The employer and insurer maintain that there is no causal relationship between the employee’s current medical condition and the June 26, 1992, work injury. Instead, the employer and insurer assert that the employee’s current condition is largely related to personal conditions unrelated to the 1992 left ankle injury. We disagree. The hardware used in repairing the employee’s pilon left distal tibia fracture deteriorated and contributed to infections and multiple surgeries since the award on stipulation was issued in 1998. In his report, Dr. Wicklund diagnosed the employee with a left ankle condition that resulted in intraarticular involvement of the tibiotalar joint, causing a varus deformity and left leg length discrepancy and further opined that the subsequent conditions of the employee’s “left ankle are all related to the original fracture.” (Ex. A.)

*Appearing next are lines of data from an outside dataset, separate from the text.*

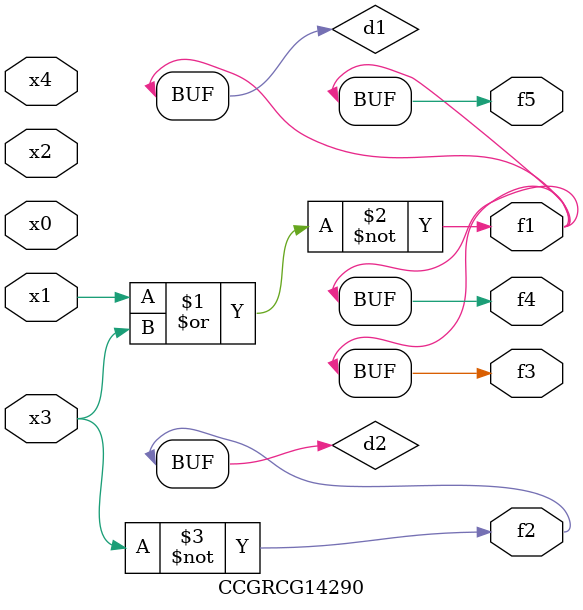
<source format=v>
module CCGRCG14290(
	input x0, x1, x2, x3, x4,
	output f1, f2, f3, f4, f5
);

	wire d1, d2;

	nor (d1, x1, x3);
	not (d2, x3);
	assign f1 = d1;
	assign f2 = d2;
	assign f3 = d1;
	assign f4 = d1;
	assign f5 = d1;
endmodule

</source>
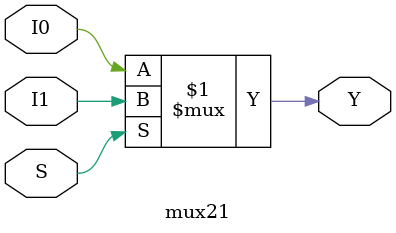
<source format=v>
module mux21(I0,I1,S,Y);
input I0,I1;
input S;
output Y;
assign Y=(S)?I1:I0;
endmodule
</source>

Based upon the reasons set forth above, the court finds that the employee meets the requirements of Minn. Stat. § 176.461(b)(4) and grants the employee’s petition to vacate the August 19, 1998, award on stipulation pertaining to the left ankle due to a substantial change in medical condition since the time of the award that was clearly not anticipated and could not have been anticipated at the time of settlement.[9]
[1] The employee is 66 years old. He does not have a high school diploma or GED.
[2] The employer was insured for workers’ compensation liability by Minnesota Assigned Risk Plan with claims administered by Berkley Risk Administrators Co., LLC.
[3] The record provided to this court for review did not contain the medical records of Dr. Borgan.
[4] TPD benefits for the employee’s date of injury were unlimited in duration.
[5] Pursuant to Minn. Stat. § 176.101, subds. 3e, 3p (repealed 1995), ERC was payable for an employee’s permanent impairment unless the employee obtained physically and economically suitable employment, as specified in subd. 3e, prior to 90 days post-MMI or the end of approved retraining, whichever was later.
[6] The varus alignment consists of the foot turning inward from the midline of the body. Dorland’s Illustrated Medical Dictionary, at 1934 (29th ed. 2000).
[7] Dr. Osland’s records do not reference any traumatic or surgical shortening of the employee’s left leg, nor did Dr. Osland provide a PPD rating under Minn. R. 5223.0170, subp. 2, in the HCPR completed in 1994.
[8] The first page of Dr. Gregerson’s January 29, 2021, report was missing from the records reviewed by the court.
[9] The parties have expressed frustration over the absence of documents reflecting the earlier proceedings in the handling of the employee’s workers’ compensation claim. The parties may consider consulting with the staff at the Department of Labor and Industry to determine if any of this information can be obtained through CAMPUS or any legacy databases.